2022年に米国のAI研究機関「OpenAI」が発表したチャットボット「ChatGPT」がSNSを中心に大きな話題を呼んでいる。
ChatGPTは同社が開発した自然言語処理AIモデル「GPT(Generative Pre-trained Transformer)-3」の最新バーション(GPT-3.5)をベースに開発されでおり、先端テクノロジーを追いかけている人の間では既に名の知れた存在でもある。それが今になった再び脚光を集めているのは、Microsoftが開発主体であるOpenAIに100億ドル(約1兆3000億円)という追加投資を行ったことも大きい。
「なぜMicrosoftがOpenAIに再び(しかも巨額の)投資をしたのか?」「Microsoftはどうやって投資を回収するのか?」といった所も気になるが、PC USERの読者の皆さんとしては、「ChatGPTってそんなにすごいものなのか?」というテクノロジー面での可用性も気になっているはずだ。
この記事では、実際にChatGPTの研究用プレビュー版を使って、その実情に迫ってみようと思う。
ChatGPT(研究用プレビュー版)の利用はそれほど難しいものではない。以下のステップで始められる。
OpenAIアカウントの作成時には、携帯電話のSMS(ショートメッセージ)による認証も行われるので、手元にスマートフォンや携帯電話も用意しておこう。
なお、アカウントは手持ちの「Google アカウント」または「Microsoft アカウント」を使って作成することもできる。
ログイン後、トップ画面の画面下にあるチャットボックスに適当な文章を入れると、それに則した「回答」を自動生成してくれる。ユーザーインタフェース(UI)は英語だが、日本語の文章を入力すると、基本的には日本語の回答が自動生成される(たまに英語の回答をしてくることもあるので油断ならない)。
利用する準備が整ったら、早速文章で何かをお願いしてみよう。
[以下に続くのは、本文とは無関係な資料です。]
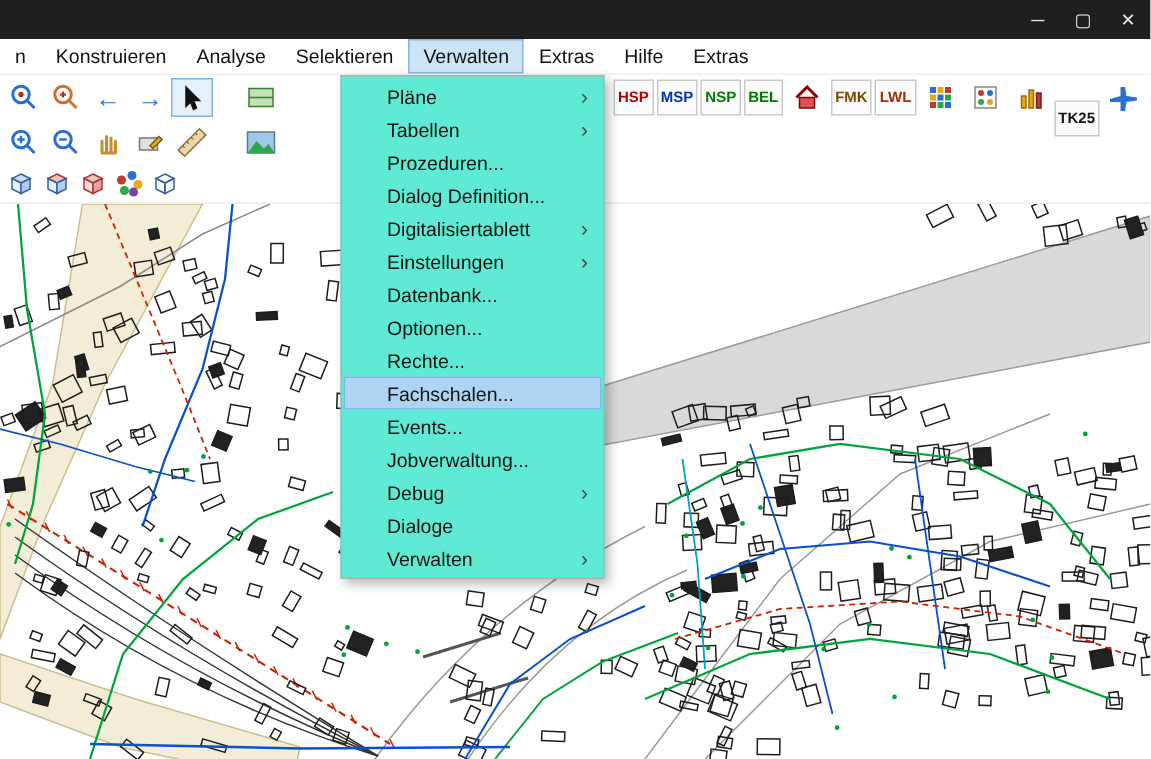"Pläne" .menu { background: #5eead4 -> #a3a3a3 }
例えば「ChatGPTの紹介記事を書いてください」と文章を入力してみると、以下のような回答が生成される。
ChatGPTは、OpenAIが開発した大型の自然言語処理モデルです。
言語の理解力は高く、自然な文章を生成することができます。また、質問応答タスクにも優れており、あらゆるトピックについての知識を持っています。
また、APIを使用することで、開発者は自分のアプリケーションやサービスに組み込んで使用することができます。
使用頻度に応じて学習し、改善し続ける学習型のモデルとなっており、新しい知識を追加することでより質の高い回答を生成することができます。
一般的には、ChatGPTは、高い自然言語処理能力を持ち、豊富な知識を持っている学習型の自然言語生成モデルです。
同じ文章でも回答は都度微妙に変わることはあるものの、前後関係で矛盾がなく、複数の文章にまたがって説明を重ね、最終的にふに落ちる結論に結び付ける話法で説明する傾向にある。
もちろん、ChatGPTには得意な分野もあれば、不得意な(不完全な)分野も少なからずある。そこでChatGPT自身に「ChatGPTに得手・不得手はありますか?」と質問すると以下のような答えが返ってきた。
ChatGPTは、大型の自然言語処理モデルであり、高い自然言語理解能力を持っています。しかし、そのためにも、いくつかの制限があります。
一つは、文脈に依存したタスクにおいては、文脈を理解することができないことがあります。例えば、ある文章の中で出てくる特定の単語が、その文章の中での意味とは異なることがあります。このような場合、ChatGPTは、文章の中での文脈を理解することができないため、誤った回答を生成することがあります。
また、ChatGPTは、人間のように考えることができないため、特定のタスクにおいては、人間のような思考プロセスを持つモデルよりも劣っていることがあります。例えば、論理的に考えるタスクや、倫理的な判断をするタスクなどでは、人間のような思考プロセスを持つモデルの方が適していることがあります。
また、ChatGPTは、学習データに基づいて学習しているため、学習データにバイアスがある場合、そのバイアスを反映した結果を生成することがあります。例えば、性別や人種に関する偏見が学習データに含まれている場合、それらの偏見を反映した結果を生成することがあります。
これらは、ChatGPTにおいて得手不得手な点の一部であり、ChatGPTを使用する際には、それらの制限を理解し、適切な使用方法を選ぶことが重要です。
言葉の重複や文章表現の乏しさ、比較対象が明記されていないことなど、首を傾げる部分もある。しかし、初めて使う人は「これが機械(コンピュータ)の生成した文章なのか……」と、驚きを覚えるはずだ。
なお、上記のように回答が長文になる場合、途中で文章が途切れてしまうことがある。途切れてしまった場合は「続き」と入力すると途切れた所から回答を再開してくれる。